Poor communication between hospital staff and with their patients is far too common and deeply damaging, experts have warned.
Patients left out of the loop and staff clocking on and off without a handover was commonplace, according to the findings of a confidential review.
The National Confidential Enquiry into Patient Outcome and Death looked at the care of over 3,000 terminal patients.
It revealed two-fifths received “sub-standard” care.
Change in the hospital team structure over recent years has seen individual clinicians become “transient acquaintances during a patient’s illness rather than having responsibility for continuity of care”, says the NCEPOD report.
Kept in the dark
It found a co-ordinated handover of patients between night and day staff only occurred in a quarter of the teams.
In 13.5% of cases lack of communication compromised continuity of patient care.
In just over half (53%) of cases there was an apparent lack of input from senior doctors “leading to delays in giving patients timely and appropriate care”, report author and surgeon Ian Martin said.
And 30% of the patients were not seen by a consultant within the recommended 12 hours after admission.
In a fifth of patients who were not expected to survive on admission there was no evidence of any discussion between the health care team and either the patient or relatives on treatment limitation.

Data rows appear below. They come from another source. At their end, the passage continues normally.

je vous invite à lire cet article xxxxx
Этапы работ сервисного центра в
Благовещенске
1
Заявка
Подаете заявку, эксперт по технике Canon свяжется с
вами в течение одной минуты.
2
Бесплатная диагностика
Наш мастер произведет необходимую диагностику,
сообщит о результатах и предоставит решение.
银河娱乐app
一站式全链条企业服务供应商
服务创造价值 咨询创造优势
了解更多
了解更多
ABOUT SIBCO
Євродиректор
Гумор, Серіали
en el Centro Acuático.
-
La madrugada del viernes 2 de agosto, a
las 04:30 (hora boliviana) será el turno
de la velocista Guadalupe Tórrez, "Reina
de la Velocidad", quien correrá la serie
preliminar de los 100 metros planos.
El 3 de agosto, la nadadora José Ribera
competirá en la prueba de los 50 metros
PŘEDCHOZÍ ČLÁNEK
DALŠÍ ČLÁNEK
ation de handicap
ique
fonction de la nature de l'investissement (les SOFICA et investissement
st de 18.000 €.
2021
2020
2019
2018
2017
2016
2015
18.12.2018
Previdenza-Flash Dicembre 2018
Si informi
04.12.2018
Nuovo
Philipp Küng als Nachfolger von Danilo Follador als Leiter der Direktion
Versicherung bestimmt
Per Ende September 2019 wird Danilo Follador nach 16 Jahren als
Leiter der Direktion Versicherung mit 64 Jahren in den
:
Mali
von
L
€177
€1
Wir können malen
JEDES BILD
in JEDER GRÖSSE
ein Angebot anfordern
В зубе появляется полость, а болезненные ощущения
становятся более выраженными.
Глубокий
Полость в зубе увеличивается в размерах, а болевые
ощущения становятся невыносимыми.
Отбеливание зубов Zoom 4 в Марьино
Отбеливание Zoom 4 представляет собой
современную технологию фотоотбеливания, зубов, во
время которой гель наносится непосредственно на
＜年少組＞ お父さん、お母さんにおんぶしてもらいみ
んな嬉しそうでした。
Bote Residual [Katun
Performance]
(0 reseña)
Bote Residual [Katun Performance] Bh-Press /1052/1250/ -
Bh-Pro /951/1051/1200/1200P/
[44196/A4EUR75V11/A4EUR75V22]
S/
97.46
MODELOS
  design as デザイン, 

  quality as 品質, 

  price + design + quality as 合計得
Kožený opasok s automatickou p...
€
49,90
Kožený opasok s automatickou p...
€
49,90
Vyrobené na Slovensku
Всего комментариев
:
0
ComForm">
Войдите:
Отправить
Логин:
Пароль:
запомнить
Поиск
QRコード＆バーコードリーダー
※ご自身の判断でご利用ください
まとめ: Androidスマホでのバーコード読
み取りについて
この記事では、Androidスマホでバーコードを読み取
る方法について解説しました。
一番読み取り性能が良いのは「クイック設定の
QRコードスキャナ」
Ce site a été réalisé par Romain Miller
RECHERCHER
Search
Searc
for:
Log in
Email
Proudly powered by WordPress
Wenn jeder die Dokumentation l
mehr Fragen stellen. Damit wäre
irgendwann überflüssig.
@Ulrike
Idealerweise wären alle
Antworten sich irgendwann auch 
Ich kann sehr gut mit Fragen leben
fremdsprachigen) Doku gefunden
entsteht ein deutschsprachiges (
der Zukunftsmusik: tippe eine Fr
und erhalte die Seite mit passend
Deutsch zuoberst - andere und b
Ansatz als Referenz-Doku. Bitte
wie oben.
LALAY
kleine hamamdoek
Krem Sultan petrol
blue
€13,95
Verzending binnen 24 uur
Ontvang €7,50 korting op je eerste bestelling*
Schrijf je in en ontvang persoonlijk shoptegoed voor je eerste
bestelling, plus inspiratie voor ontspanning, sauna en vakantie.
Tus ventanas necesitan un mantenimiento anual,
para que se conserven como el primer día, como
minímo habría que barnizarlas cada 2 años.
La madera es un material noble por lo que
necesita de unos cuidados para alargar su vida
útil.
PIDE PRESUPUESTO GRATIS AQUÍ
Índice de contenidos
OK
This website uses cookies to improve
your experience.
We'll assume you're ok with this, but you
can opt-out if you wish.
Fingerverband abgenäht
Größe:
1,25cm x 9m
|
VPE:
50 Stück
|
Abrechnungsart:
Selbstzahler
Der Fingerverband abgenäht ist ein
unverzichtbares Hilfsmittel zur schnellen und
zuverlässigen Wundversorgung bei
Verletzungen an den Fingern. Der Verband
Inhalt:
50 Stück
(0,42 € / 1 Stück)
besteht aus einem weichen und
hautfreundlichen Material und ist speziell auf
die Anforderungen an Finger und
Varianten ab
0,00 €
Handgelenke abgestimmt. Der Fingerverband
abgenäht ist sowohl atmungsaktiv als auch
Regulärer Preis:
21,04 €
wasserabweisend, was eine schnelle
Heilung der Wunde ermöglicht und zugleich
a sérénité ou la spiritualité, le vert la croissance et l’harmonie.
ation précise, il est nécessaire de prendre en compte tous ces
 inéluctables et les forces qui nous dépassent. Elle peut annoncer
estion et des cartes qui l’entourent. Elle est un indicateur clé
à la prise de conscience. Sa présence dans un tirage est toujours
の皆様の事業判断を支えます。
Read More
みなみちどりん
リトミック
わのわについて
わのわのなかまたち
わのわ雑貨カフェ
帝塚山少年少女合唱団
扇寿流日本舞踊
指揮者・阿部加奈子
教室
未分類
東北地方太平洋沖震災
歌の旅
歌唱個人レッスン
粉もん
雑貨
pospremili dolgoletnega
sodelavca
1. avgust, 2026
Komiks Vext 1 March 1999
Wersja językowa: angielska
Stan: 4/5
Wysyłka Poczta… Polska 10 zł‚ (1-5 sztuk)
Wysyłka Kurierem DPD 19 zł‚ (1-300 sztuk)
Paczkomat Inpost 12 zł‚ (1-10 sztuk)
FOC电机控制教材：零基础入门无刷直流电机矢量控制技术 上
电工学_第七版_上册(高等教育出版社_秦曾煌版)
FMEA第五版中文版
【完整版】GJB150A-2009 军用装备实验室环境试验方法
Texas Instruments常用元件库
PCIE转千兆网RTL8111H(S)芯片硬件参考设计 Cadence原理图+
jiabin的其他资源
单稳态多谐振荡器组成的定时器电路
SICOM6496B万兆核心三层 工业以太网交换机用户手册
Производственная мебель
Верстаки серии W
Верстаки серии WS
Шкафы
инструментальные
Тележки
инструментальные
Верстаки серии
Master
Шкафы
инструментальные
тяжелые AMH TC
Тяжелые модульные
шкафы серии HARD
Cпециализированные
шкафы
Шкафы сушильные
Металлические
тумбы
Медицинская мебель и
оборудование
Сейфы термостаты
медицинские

Many “do not attempt resuscitation” orders were signed by very junior trainee doctors.
NCEPOD chairman Professor Tom Treasure said the report vividly revealed the challenge medical teams face in making the transition between saving life and allowing natural death.
“It should be ensured that patients achieve the best quality of life until they die. Effective team working and communication with patients, relatives and carers are fundamental to getting this right.”
Director of the Patients Association, Katherine Murphy, said: “These findings run the risk of undermining basic confidence in the NHS. Some of the examples are shocking.
“NCEPOD is the nearest the NHS has to airline ‘near miss reporting’. Its findings must be acted upon, or problems will continue to plague vulnerable patients and their families.”
Working time directive
John Black, president of the Royal College of Surgeons, said doctors had long been concerned that the loss of team working in hospitals had fuelled the risk of poor communication, and sub-standard patient care.
He said the implementation of a 48-hour working week under the European Working Time Directive almost certainly meant that the problem had got worse since the latest study was carried out.
Professor Black said the only way to address the problem was to opt out of the directive.
A Department of Health spokesperson said measures had been introduced to improve care – including an end of life strategy – since the report’s survey was carried out.
“We are putting in place an extensive programme of health and social care training to support end of life care provision, including pilot projects to support the development of communication skills.
He added that evidence from hospitals already implementing a 48-hour week showed a drop in mortality and no evidence of harm to patients.
“Working together with the local NHS and the Royal Colleges we have set up a rigorous quality assurance process to give us an accurate picture of how EWTD is being implemented and so we can provide support where it is needed.”